Collected data
>>>>

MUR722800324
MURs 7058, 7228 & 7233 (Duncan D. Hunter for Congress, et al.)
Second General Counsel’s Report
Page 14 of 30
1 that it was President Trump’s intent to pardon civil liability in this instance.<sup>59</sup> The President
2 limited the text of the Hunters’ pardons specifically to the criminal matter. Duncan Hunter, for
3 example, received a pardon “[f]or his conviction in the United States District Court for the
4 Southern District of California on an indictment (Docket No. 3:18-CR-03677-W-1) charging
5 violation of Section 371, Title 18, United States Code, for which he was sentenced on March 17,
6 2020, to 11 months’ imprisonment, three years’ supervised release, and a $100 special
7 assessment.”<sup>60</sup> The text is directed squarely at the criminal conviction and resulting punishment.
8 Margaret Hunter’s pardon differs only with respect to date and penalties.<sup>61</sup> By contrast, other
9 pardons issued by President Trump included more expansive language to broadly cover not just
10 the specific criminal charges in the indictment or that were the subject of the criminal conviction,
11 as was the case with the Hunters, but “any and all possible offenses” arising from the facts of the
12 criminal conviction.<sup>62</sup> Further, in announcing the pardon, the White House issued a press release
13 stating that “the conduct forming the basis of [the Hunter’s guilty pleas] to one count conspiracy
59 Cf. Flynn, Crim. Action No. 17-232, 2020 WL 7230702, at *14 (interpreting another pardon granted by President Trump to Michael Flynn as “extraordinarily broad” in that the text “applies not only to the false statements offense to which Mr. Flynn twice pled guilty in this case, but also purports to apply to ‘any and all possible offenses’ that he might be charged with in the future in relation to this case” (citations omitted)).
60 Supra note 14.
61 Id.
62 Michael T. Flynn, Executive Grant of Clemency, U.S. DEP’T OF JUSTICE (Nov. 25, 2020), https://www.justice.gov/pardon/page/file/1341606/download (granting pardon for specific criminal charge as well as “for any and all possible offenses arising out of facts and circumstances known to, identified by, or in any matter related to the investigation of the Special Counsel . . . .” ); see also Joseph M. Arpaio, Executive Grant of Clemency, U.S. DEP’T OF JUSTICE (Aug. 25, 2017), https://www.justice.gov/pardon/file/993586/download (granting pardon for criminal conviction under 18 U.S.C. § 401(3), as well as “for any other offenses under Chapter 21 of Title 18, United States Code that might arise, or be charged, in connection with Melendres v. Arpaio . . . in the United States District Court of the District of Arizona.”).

<<<<
>>>>

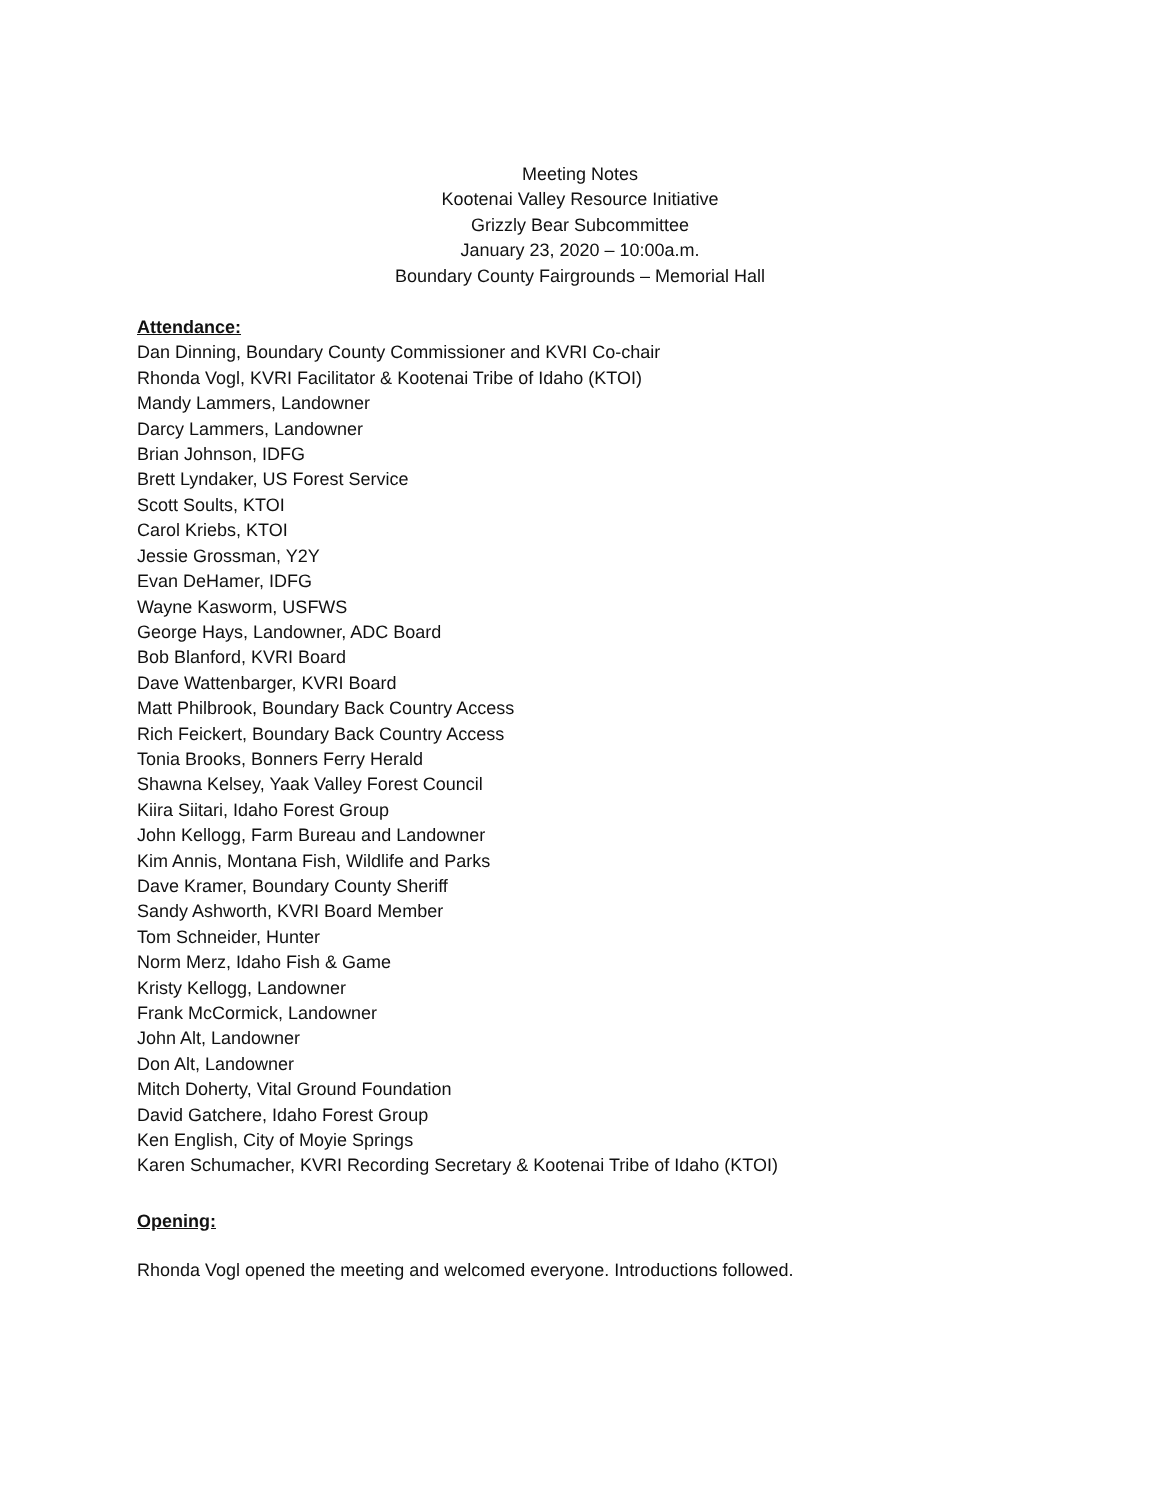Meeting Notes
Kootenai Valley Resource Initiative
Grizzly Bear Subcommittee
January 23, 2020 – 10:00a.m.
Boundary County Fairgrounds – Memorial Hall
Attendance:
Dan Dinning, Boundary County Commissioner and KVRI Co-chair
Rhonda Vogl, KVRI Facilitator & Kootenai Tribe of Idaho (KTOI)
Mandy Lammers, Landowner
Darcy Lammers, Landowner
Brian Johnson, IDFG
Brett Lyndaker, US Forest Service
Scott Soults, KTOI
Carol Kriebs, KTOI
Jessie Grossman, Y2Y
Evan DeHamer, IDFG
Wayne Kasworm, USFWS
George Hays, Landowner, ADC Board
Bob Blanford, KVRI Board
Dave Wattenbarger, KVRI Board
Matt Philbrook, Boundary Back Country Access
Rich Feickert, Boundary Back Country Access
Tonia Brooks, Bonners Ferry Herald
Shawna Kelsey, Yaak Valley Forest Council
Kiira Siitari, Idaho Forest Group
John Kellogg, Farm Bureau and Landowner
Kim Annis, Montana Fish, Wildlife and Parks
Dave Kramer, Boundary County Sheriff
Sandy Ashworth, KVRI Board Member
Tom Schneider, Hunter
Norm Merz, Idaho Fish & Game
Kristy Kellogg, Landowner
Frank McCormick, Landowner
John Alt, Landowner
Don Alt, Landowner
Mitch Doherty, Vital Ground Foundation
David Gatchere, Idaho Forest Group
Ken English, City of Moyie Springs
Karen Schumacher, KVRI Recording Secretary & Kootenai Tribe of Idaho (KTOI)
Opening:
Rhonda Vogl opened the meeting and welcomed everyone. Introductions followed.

<<<<

→ WHAT IS BEING ASKED: Return only the part of the records above that opens with the line containing "MUR722800324" and closes with the line containing "11 as was the", ends included.

→ REPLY:
MUR722800324
MURs 7058, 7228 & 7233 (Duncan D. Hunter for Congress, et al.)
Second General Counsel’s Report
Page 14 of 30
1 that it was President Trump’s intent to pardon civil liability in this instance.<sup>59</sup> The President
2 limited the text of the Hunters’ pardons specifically to the criminal matter. Duncan Hunter, for
3 example, received a pardon “[f]or his conviction in the United States District Court for the
4 Southern District of California on an indictment (Docket No. 3:18-CR-03677-W-1) charging
5 violation of Section 371, Title 18, United States Code, for which he was sentenced on March 17,
6 2020, to 11 months’ imprisonment, three years’ supervised release, and a $100 special
7 assessment.”<sup>60</sup> The text is directed squarely at the criminal conviction and resulting punishment.
8 Margaret Hunter’s pardon differs only with respect to date and penalties.<sup>61</sup> By contrast, other
9 pardons issued by President Trump included more expansive language to broadly cover not just
10 the specific criminal charges in the indictment or that were the subject of the criminal conviction,
11 as was the case with the Hunters, but “any and all possible offenses” arising from the facts of the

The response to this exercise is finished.